Seventh. Items of Schwarzwaelder & Clark. These items are charged off by the defendants,—one amounting to $1,394.44, and the other to $1,594.01. As the ease stands, there is no evidence to sustain them, and for the purposes of the present motion they must be disregarded.
Eighth.. Inventory. The plaintiff claims that in making the inventory at the end of the last year the defendants undervalued the stock on hand by the sum of $20,502.56. The contract between the parties provided that the stock should be taken at the end of last year in the same manner as in previous years. In previous years the stock had been valued at the estimated selling price. The defendants made it up for the close of the last year at cost price, and the plaintiff claims that, if taken as it had been in previous years, it would have exceeded the sum at which it was taken by the amount above stated, making a difference to the plaintiff of $2,050.25. The supplemental statement in the defendants’ books, in which they credit the plaintiff with the estimated profit on the sale of stock on hand, gives the plaintiff credit for all which he can fairly claim.

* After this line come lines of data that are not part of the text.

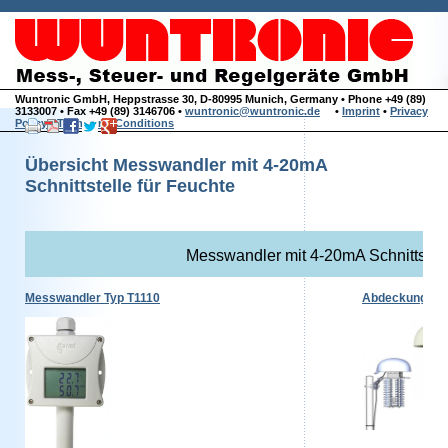
Wuntronic GmbH, Heppstrasse 30, D-80995 Munich, Germany • Phone +49 (89)
3133007 • Fax +49 (89) 3146706 •
wuntronic@wuntronic.de
•
Imprint
•
Privacy
Policy
•
Terms and Conditions
Übersicht Messwandler mit 4-20mA
Schnittstelle für Feuchte
Messwandler mit 4-20mA Schnittstell
Messwandler Typ T1110
Abdeckung / We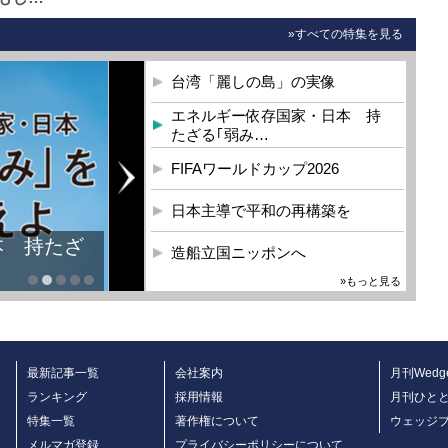
»すべての特集を見る
台湾「麗しの島」の実像
エネルギー依存国家・日本 持
たざる｢弱み…
FIFAワールドカップ2026
日本主導で平和の再構築を
本 持たざ
造船立国ニッポンへ
»もっと見る
最新記事一覧
会社案内
月刊Wedg
ランキング
採用情報
月刊ひと
特集一覧
著作権について
ウェッジ
メルマガ登録
プライバシーポリシーについて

He would be fairly chargeable with the cost of manufacture and of sale and delivery, as stated in the supplemental statement. There is nothing to show that the inventory was not fairly taken, or that the plaintiff is entitled to any credit for the stock on hand which the defendants have not allowed to him, so that the plaintiff's claim of $2,050.25 in that regard must be disallowed. The amounts with which the plaintiff has sought to surcharge the defendants’ account, and which I have decided were properly charged in defendants’ books, are as follows: For taxes, etc., $4,950.52; repairs to casks, etc., $14,263.48; rebates, etc., $4,000: bad debts, $4,593.84; inventory of last year, $20,502.56; aggregating $48,310.40. I have also decided that the account is chargeable for wear and tear of the original plant with $29,309.45, malting a total of $77,619.85, ■of which 10 per cent., or $7,761.98, is chargeable to the plaintiff, an amount ■exceeding by about $1,000 the sum claimed by the plaintiff. It follows that the defendants’ motion should be granted, and the complaint is therefore dismissed, with costs. Wm. O. Traphagen, Referee.
New York, March 20, 1891.
Argued before FREEDMAN and GILDERSLEEVE, JJ.
J. McMahon, for plaintiff.
A. J. Dittenhoefer, for defendant Shook.
Gratz Nathan, for defendant James Everard.

Opinion:
PER CURIAM.
The judgment should be affirmed, with costs, upon the opinion filed by the referee.